It’s official. If you would like to use a meeting room at the Naperville Municipal Center, you’d better bring cold hard cash, your checkbook, credit card or a bunch of piggy banks, to pay for the privilege of using a room for whatever good cause you may have, or the folks at city hall will tell you to take a hike, beat it, or get out of here.
The Naperville Municipal Center is the building city officials approved to build with tax payer’s dollars. In other words, your dollars built the building, that the mayor of Homer Glen referred to as a ‘Taj Mahal’ of city halls. This is the building that city officials use for their convenience for offices to conduct business and have meetings. It’s in these offices and meeting rooms that they create policy mandating that the tax payers who built the building and meeting rooms, can’t use the building and meeting rooms unless they pay a fee. Thomas Jefferson wouldn’t be a happy guy.

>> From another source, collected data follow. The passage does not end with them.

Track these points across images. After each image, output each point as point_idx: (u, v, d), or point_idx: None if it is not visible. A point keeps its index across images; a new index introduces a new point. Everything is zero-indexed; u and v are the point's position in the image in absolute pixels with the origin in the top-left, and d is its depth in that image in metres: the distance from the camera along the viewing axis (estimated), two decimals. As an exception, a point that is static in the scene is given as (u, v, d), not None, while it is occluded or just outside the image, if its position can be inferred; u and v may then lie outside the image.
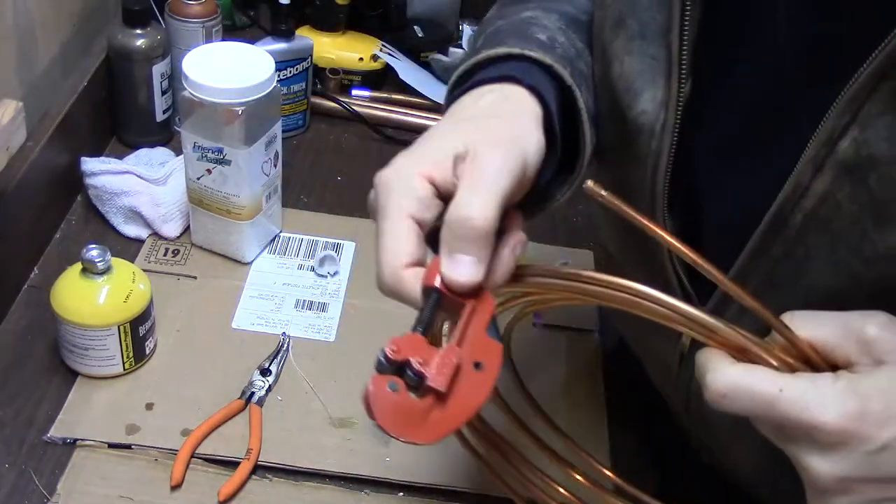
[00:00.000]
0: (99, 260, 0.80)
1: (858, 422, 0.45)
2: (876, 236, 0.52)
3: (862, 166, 0.51)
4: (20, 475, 0.77)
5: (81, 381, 0.85)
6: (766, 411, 0.46)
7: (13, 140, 0.90)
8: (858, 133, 0.51)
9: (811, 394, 0.46)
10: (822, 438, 0.46)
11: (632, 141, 0.62)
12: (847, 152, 0.51)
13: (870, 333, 0.47)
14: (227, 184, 0.93)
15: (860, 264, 0.53)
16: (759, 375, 0.47)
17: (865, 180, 0.51)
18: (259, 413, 0.84)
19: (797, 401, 0.46)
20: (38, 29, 1.02)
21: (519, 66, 0.60)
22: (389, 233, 0.53)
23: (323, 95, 1.23)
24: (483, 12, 1.34)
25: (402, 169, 0.55)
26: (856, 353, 0.47)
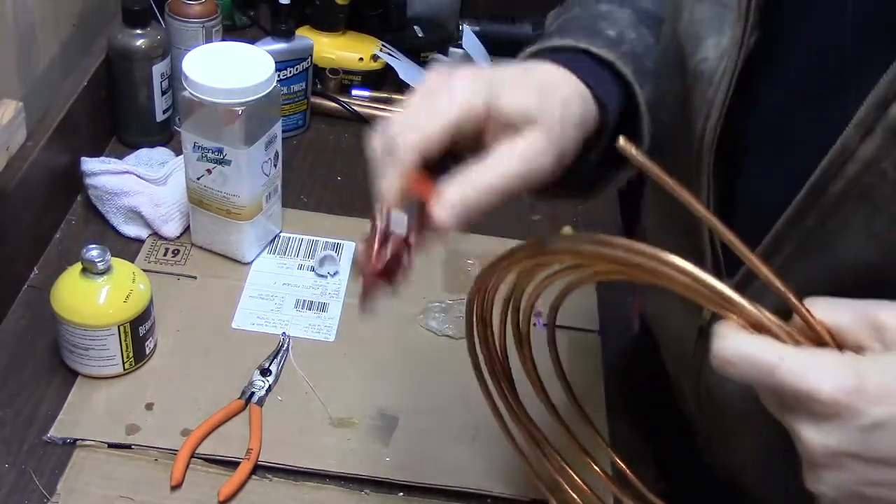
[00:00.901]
0: (99, 260, 0.80)
1: (853, 396, 0.45)
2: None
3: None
4: (20, 475, 0.77)
5: (81, 381, 0.85)
6: (766, 378, 0.47)
7: (13, 140, 0.90)
8: None
9: (811, 364, 0.46)
10: (816, 409, 0.46)
11: (689, 92, 0.62)
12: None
13: (883, 320, 0.47)
14: (227, 184, 0.93)
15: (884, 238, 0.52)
16: (764, 345, 0.48)
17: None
18: (259, 413, 0.84)
19: (796, 370, 0.46)
20: (38, 29, 1.02)
21: (580, 61, 0.61)
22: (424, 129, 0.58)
23: (323, 95, 1.23)
24: (483, 12, 1.35)
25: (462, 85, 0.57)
26: (868, 338, 0.48)
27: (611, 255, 0.52)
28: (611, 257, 0.52)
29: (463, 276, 1.02)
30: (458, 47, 1.26)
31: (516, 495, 0.81)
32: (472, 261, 1.04)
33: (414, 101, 0.59)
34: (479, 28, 1.32)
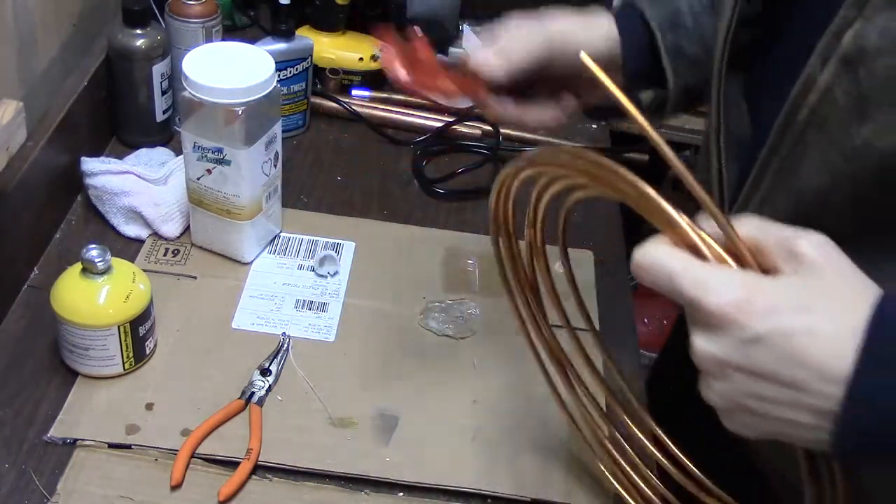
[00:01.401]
0: (99, 260, 0.80)
1: (739, 310, 0.49)
2: (855, 130, 0.55)
3: (856, 59, 0.54)
4: (20, 475, 0.77)
5: (81, 381, 0.85)
6: (667, 284, 0.51)
7: (13, 140, 0.90)
8: (860, 26, 0.54)
9: (709, 277, 0.50)
10: (706, 319, 0.50)
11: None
12: (848, 45, 0.54)
13: (799, 249, 0.50)
14: (227, 184, 0.93)
15: (841, 160, 0.56)
16: (675, 255, 0.52)
17: (857, 73, 0.54)
18: (259, 413, 0.84)
19: (695, 280, 0.50)
20: (38, 29, 1.02)
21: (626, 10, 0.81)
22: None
23: (323, 95, 1.23)
24: (483, 12, 1.35)
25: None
26: (785, 263, 0.50)
27: (580, 166, 0.57)
28: (580, 167, 0.57)
29: (463, 276, 1.02)
30: (458, 47, 1.26)
31: (516, 495, 0.81)
32: (472, 261, 1.04)
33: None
34: (479, 28, 1.32)
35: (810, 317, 0.48)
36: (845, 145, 0.55)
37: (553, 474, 0.83)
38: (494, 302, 0.99)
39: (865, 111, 0.54)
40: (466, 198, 1.13)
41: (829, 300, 0.49)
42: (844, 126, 0.55)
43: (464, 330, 0.96)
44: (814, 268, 0.50)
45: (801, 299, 0.49)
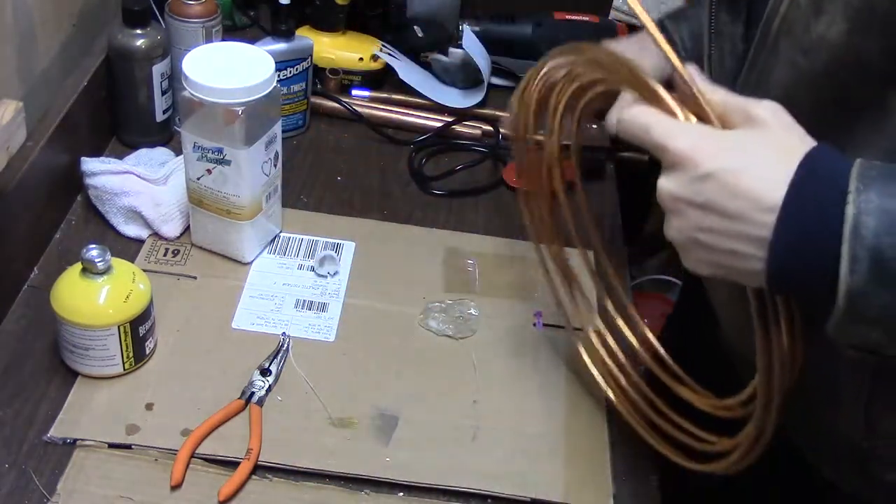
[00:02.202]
0: (99, 260, 0.80)
1: (694, 150, 0.58)
2: (813, 25, 0.61)
3: None
4: (20, 475, 0.77)
5: (81, 381, 0.85)
6: (642, 134, 0.61)
7: (13, 140, 0.90)
8: None
9: (674, 127, 0.60)
10: (667, 159, 0.60)
11: None
12: None
13: (754, 109, 0.60)
14: (227, 184, 0.93)
15: (801, 56, 0.62)
16: (649, 112, 0.62)
17: None
18: (259, 413, 0.84)
19: (663, 130, 0.60)
20: (38, 29, 1.02)
21: None
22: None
23: (323, 95, 1.23)
24: (483, 12, 1.35)
25: None
26: (741, 121, 0.60)
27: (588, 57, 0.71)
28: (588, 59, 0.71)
29: (463, 276, 1.02)
30: (458, 47, 1.26)
31: (516, 495, 0.81)
32: (472, 261, 1.04)
33: None
34: (479, 28, 1.32)
35: (753, 158, 0.58)
36: (804, 41, 0.62)
37: (553, 474, 0.83)
38: (494, 302, 0.99)
39: (820, 6, 0.60)
40: (466, 196, 1.13)
41: (771, 147, 0.58)
42: (804, 24, 0.62)
43: (464, 330, 0.96)
44: (764, 124, 0.59)
45: (747, 144, 0.58)
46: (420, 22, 1.32)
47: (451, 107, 1.24)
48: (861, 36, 0.58)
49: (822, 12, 0.60)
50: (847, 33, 0.59)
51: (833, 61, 0.61)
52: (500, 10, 1.35)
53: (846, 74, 0.61)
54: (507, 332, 0.96)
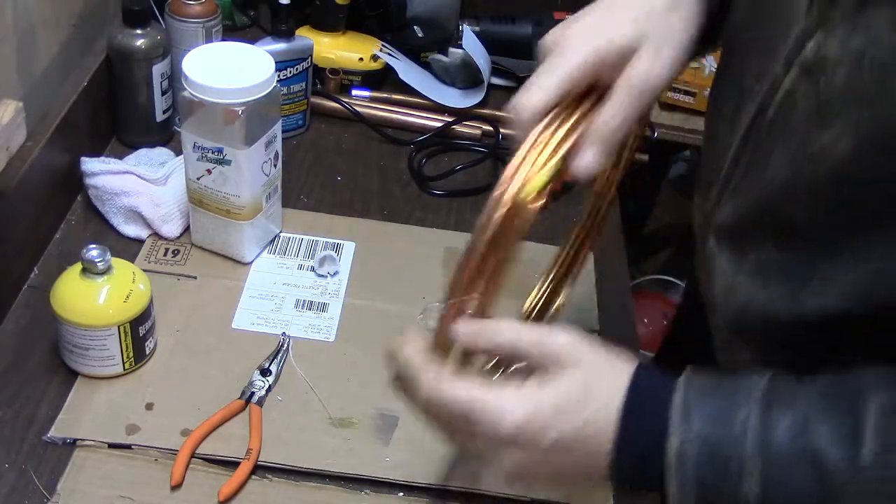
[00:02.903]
0: (99, 260, 0.80)
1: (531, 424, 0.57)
2: (815, 134, 0.57)
3: (817, 67, 0.56)
4: (20, 475, 0.77)
5: (81, 381, 0.85)
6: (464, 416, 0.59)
7: (13, 140, 0.90)
8: (821, 37, 0.56)
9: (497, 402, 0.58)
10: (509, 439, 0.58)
11: None
12: (810, 53, 0.57)
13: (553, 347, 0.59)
14: (227, 184, 0.93)
15: (804, 159, 0.59)
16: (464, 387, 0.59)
17: (817, 81, 0.56)
18: (259, 413, 0.84)
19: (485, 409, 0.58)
20: (38, 29, 1.02)
21: None
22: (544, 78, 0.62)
23: (323, 95, 1.23)
24: (483, 12, 1.35)
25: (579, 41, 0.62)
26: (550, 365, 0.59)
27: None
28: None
29: (463, 276, 1.02)
30: (458, 47, 1.26)
31: (516, 495, 0.81)
32: (472, 261, 1.04)
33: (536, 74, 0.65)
34: (479, 28, 1.32)
35: (585, 411, 0.57)
36: (807, 147, 0.58)
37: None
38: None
39: (825, 118, 0.57)
40: (466, 196, 1.13)
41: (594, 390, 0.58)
42: (806, 129, 0.58)
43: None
44: (576, 364, 0.59)
45: (574, 397, 0.58)
46: (420, 22, 1.32)
47: (451, 107, 1.24)
48: (874, 157, 0.55)
49: (827, 126, 0.57)
50: (856, 151, 0.55)
51: (839, 174, 0.57)
52: (500, 10, 1.35)
53: (854, 188, 0.57)
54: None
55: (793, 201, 0.60)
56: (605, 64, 0.61)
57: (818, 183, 0.58)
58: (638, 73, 0.61)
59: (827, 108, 0.56)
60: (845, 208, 0.58)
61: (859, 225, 0.58)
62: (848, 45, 0.54)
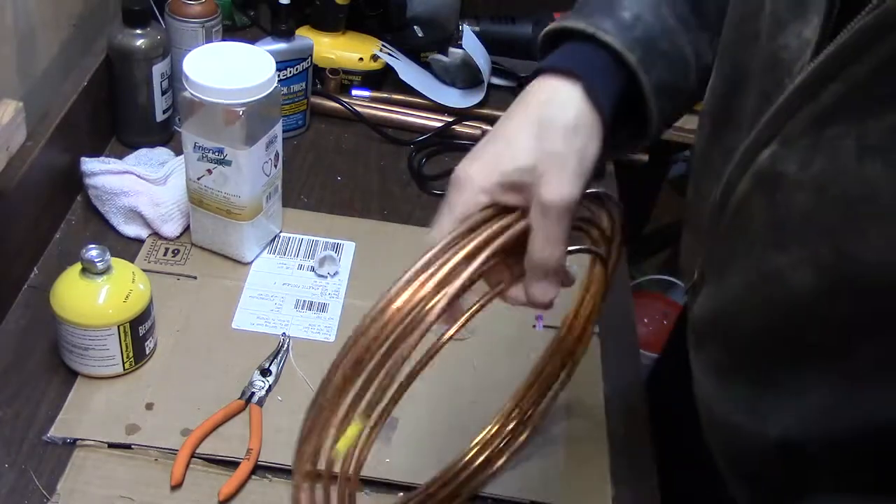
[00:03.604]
0: (99, 260, 0.80)
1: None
2: (770, 255, 0.54)
3: (772, 182, 0.53)
4: (20, 475, 0.77)
5: (81, 381, 0.85)
6: None
7: (13, 140, 0.90)
8: (777, 148, 0.53)
9: None
10: None
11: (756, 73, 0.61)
12: (764, 164, 0.54)
13: None
14: (228, 184, 0.93)
15: (758, 278, 0.56)
16: None
17: (773, 197, 0.53)
18: (259, 413, 0.84)
19: None
20: (38, 29, 1.02)
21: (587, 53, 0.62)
22: (442, 222, 0.60)
23: (323, 95, 1.23)
24: (483, 12, 1.35)
25: (475, 178, 0.59)
26: None
27: None
28: None
29: (463, 276, 1.02)
30: (458, 47, 1.26)
31: (516, 495, 0.81)
32: (472, 261, 1.04)
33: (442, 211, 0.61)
34: (479, 28, 1.32)
35: None
36: (761, 265, 0.55)
37: (553, 476, 0.83)
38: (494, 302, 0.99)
39: (782, 239, 0.53)
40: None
41: None
42: (762, 245, 0.55)
43: (463, 330, 0.95)
44: None
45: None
46: (420, 22, 1.32)
47: (451, 107, 1.24)
48: (835, 294, 0.51)
49: (784, 250, 0.53)
50: (817, 284, 0.51)
51: (794, 305, 0.54)
52: (500, 10, 1.35)
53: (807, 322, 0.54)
54: (507, 332, 0.96)
55: (741, 320, 0.58)
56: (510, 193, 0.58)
57: (770, 307, 0.56)
58: (548, 195, 0.56)
59: (784, 230, 0.53)
60: (792, 341, 0.55)
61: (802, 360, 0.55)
62: (808, 169, 0.50)
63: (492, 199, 0.58)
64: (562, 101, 0.59)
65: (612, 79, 0.61)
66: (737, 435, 0.64)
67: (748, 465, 0.65)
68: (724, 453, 0.67)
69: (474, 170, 0.59)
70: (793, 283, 0.52)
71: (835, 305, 0.51)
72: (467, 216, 0.58)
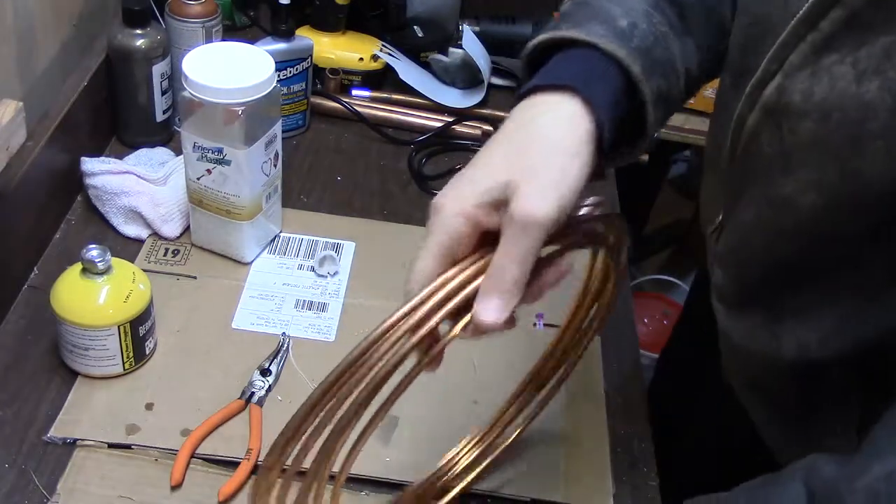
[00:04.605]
0: (99, 260, 0.80)
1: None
2: (780, 181, 0.56)
3: (779, 112, 0.55)
4: (20, 475, 0.77)
5: (81, 381, 0.85)
6: None
7: (13, 140, 0.90)
8: (781, 80, 0.55)
9: None
10: None
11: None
12: (771, 97, 0.56)
13: None
14: (227, 184, 0.93)
15: (766, 206, 0.58)
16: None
17: (780, 127, 0.55)
18: (259, 413, 0.84)
19: None
20: (38, 29, 1.02)
21: (585, 64, 0.60)
22: (421, 258, 0.58)
23: (323, 95, 1.23)
24: (483, 12, 1.35)
25: (449, 204, 0.57)
26: None
27: None
28: None
29: (463, 276, 1.02)
30: (458, 47, 1.26)
31: (516, 495, 0.81)
32: (472, 261, 1.04)
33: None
34: (479, 28, 1.32)
35: None
36: (770, 193, 0.57)
37: (553, 474, 0.83)
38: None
39: (789, 166, 0.55)
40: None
41: None
42: (771, 174, 0.57)
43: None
44: None
45: None
46: (420, 22, 1.32)
47: (451, 107, 1.24)
48: (841, 213, 0.53)
49: (791, 174, 0.55)
50: (823, 208, 0.54)
51: (802, 228, 0.56)
52: (500, 10, 1.35)
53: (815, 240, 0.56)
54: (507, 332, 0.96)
55: (754, 249, 0.59)
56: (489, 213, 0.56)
57: (781, 232, 0.57)
58: (518, 208, 0.54)
59: (791, 157, 0.55)
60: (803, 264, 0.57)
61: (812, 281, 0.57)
62: (811, 97, 0.53)
63: (471, 223, 0.56)
64: (552, 117, 0.57)
65: (610, 90, 0.59)
66: (754, 360, 0.65)
67: (765, 387, 0.66)
68: (744, 377, 0.69)
69: (450, 195, 0.57)
70: (801, 206, 0.54)
71: (840, 222, 0.53)
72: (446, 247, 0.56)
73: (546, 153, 0.55)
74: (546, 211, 0.53)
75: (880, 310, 0.54)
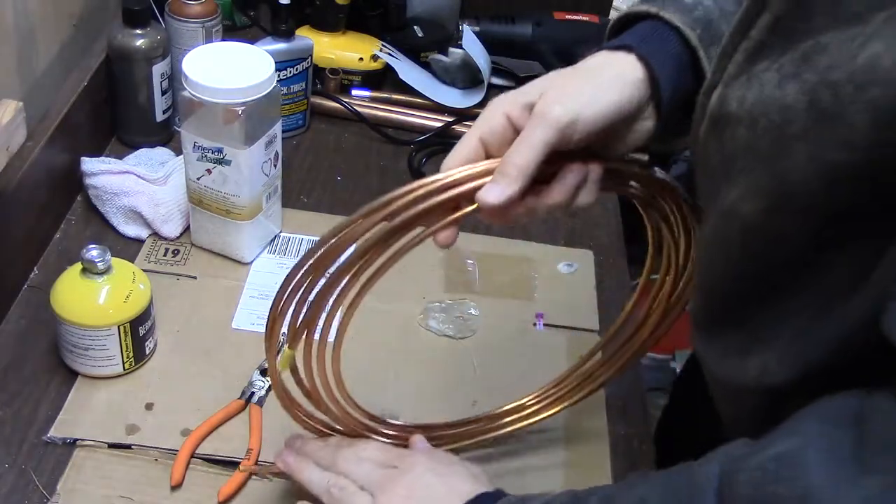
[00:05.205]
0: (99, 260, 0.80)
1: None
2: (725, 190, 0.57)
3: (722, 121, 0.56)
4: (20, 475, 0.77)
5: (81, 381, 0.85)
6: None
7: (13, 140, 0.90)
8: (722, 89, 0.57)
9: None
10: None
11: None
12: (714, 106, 0.57)
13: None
14: (227, 184, 0.93)
15: (718, 216, 0.58)
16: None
17: (722, 136, 0.56)
18: (259, 413, 0.84)
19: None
20: (38, 29, 1.02)
21: (646, 30, 0.65)
22: (461, 143, 0.66)
23: (323, 95, 1.23)
24: (483, 12, 1.35)
25: (494, 103, 0.64)
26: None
27: None
28: None
29: (463, 276, 1.02)
30: (458, 47, 1.26)
31: (516, 495, 0.81)
32: (472, 261, 1.04)
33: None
34: (479, 28, 1.32)
35: None
36: (719, 204, 0.58)
37: (553, 474, 0.83)
38: (494, 302, 0.99)
39: (730, 174, 0.56)
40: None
41: None
42: (718, 184, 0.58)
43: (464, 330, 0.96)
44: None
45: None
46: (420, 22, 1.32)
47: (451, 107, 1.24)
48: (773, 216, 0.54)
49: (732, 181, 0.56)
50: (763, 213, 0.54)
51: (747, 235, 0.57)
52: (500, 10, 1.35)
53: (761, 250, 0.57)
54: (507, 332, 0.96)
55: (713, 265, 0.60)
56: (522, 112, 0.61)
57: (731, 243, 0.58)
58: (538, 106, 0.60)
59: (732, 164, 0.56)
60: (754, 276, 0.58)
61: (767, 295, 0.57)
62: (744, 103, 0.54)
63: (505, 118, 0.61)
64: (602, 60, 0.62)
65: (666, 51, 0.63)
66: (728, 388, 0.65)
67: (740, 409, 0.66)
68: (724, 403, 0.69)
69: (498, 98, 0.63)
70: (744, 214, 0.55)
71: (780, 228, 0.54)
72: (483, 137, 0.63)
73: (583, 79, 0.61)
74: (559, 113, 0.58)
75: (827, 327, 0.54)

Watch and listen as Naperville resident Jim Haselhorst makes a very common sense presentation to the city council. Pay special attention to the last minute or so, when tax payer Haselhorst asks an excellent question, only to be ignored and sent on his way by the entire council:
Nine members on the council, along with the city manager, give Haselhorst what is commonly known as the “bum’s rush”, scoot him out the door without the common courtesy of an answer.
This council meeting occurred Tuesday October 20 at 7pm, the same night and start time for game three of the National League Championship Series involving the Cubs at Wrigley Field. That hasn’t happened in 7 years. It’s possible that Jim Haselhorst is a Cub’s fan and he gave up something special for his few minutes in front of the council, but even if Jim isn’t a fan, he still took the time and made the effort to address the council and deserves more than a rude brush off. Would it have been that difficult for one of the ten,including the city manager, to give him an answer. Even something as simple as, “Thank you Jim for your comment, we appreciate it, and we’ll consider it with all options.”
Apparently, Mr. Haselhorst wasn’t worth a 4-second response.
To the credit of mayor Steve Chirico, he does keep the meeting moving in an efficient business-like manner, and council members John Krummen and Paul Hinterlong both have recently asked/allowed speakers to complete their comments beyond the time-allotted limit. Refreshing to say the least.
Now if the Naperville city council would only give 15 four-second courteous responses to presenters, it would only add one minute to the length of the meeting. That’s not too much to ask for the folks who ‘built’ the council chambers.